Pallas's Fish Eagle Pallas's Sea-eagle (Haliaeetus leucoryphus), also known as Pallas's Fish-eagle or Band-Tailed Fish-eagle, is a large, brownish sea-eagle. It has a light brown hood over a white face. The wings are dark brown and the back rufous, darker underneath. The tail is black with a wide, distinctive white stripe. Underwings have a white band. Juveniles are overall darker with no band on the tail. It is usually 76-84 cm (30-34 in) in length and its wingspan can reach 205 cm (81 in).

Distribution

They can be found in Central Asia - between the Caspian Sea and the Yellow Sea, from Kazakhstan and Mongolia to the Himalayas and northern India. A migrant in northern parts of its breeding range leaving in October to winter from Iran to India and rarely to northern Indochina, returning from February onwards.

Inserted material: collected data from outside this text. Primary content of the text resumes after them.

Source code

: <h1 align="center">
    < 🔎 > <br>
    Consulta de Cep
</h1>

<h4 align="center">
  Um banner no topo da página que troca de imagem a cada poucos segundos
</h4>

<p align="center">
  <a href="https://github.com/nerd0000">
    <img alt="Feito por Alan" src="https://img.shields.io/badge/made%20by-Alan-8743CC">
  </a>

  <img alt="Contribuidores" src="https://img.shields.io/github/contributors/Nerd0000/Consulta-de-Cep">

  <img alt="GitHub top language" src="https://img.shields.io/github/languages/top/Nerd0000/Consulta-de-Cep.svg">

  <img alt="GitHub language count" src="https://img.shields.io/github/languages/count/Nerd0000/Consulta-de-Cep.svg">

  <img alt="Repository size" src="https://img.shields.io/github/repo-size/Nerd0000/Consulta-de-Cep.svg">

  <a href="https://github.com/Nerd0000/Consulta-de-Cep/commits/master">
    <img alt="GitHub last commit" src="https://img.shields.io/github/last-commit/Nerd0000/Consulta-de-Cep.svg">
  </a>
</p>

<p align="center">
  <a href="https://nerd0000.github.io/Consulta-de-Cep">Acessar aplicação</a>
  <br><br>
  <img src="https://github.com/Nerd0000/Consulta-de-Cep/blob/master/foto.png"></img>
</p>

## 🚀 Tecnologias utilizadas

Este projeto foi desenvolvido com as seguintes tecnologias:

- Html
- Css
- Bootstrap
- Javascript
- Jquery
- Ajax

  Formerly bred in the extreme east of the Western Palearctic to the north of the Caspian Sea and once o regular visitor to the Volga region and Ukraine in summer and Iraq in winter, today this is a rare vagrant in the Western Palearctic esspecially outside the area of the former USSR. There are three old records for northern Europe, in Finland, Norway and Poland, all were in June-July and involved immature birds. More recently, in March 1992 one was recorded in the Warta Valley, Poland but a bird seen in Germany, Denmark and the Netherlands in 1976 was probably an escape.

Taxonomy

This species is the most hard-to-place sea-eagle. Among the species of its genus, it has no close living relatives. mtDNA cytochrome b sequence data is unable to reliably suggest a phylogenetic place for it among the sea-eagles. However, some information can be drawn from the molecular data, and especially from morphology and biogeography:

This species retains the ancestral dark eye, bill, and talons of the first sea-eagles, shared with the older tropical lineage. It is peculiar insofar as it has a black band at the end of the tail in adult birds, similar to juvenile Madagascar Fish-eagles (which look like a smaller, darker version of this bird, but are not very closely related). Its distribution indicates that this species evolved fairly independently of other sea-eagle lineages, but the molecular data tentatively suggests it is possibly closer to the Holarctic species.(Wink et al. 1996)

It diverged from its common ancestor with other species soon after the Holarctic and the tropical lineages split. Dependent on the interpretation of a possible Early Oligocene sea-eagle fossil from Egypt, this happened either at the very start or the end of the Oligocene, somewhere between 34 and 25 mya[2]. Apparently, this species achieved its current, essentially land-locked distribution peculiar among sea-eagles due to the collision of Indian Plate with Eurasia.

Thus, although the exact timing is not well resolved, it is quite certain that Pallas's Sea-eagles are the descendants of those sea-eagles which inhabited the northwestern Bay of Bengal when it was a shallow straits separating mainland Asia from India, which still was an island at that time.

Habitat

Breeds near lakes and large rivers, sometimes inland seas, sometimes coastal in winter. Occurs up to 5,000m in Tibet. Spends much time perched in a waterside tree or rocky promontory.

Behaviour

Its diet consists primarily of large freshwater fish.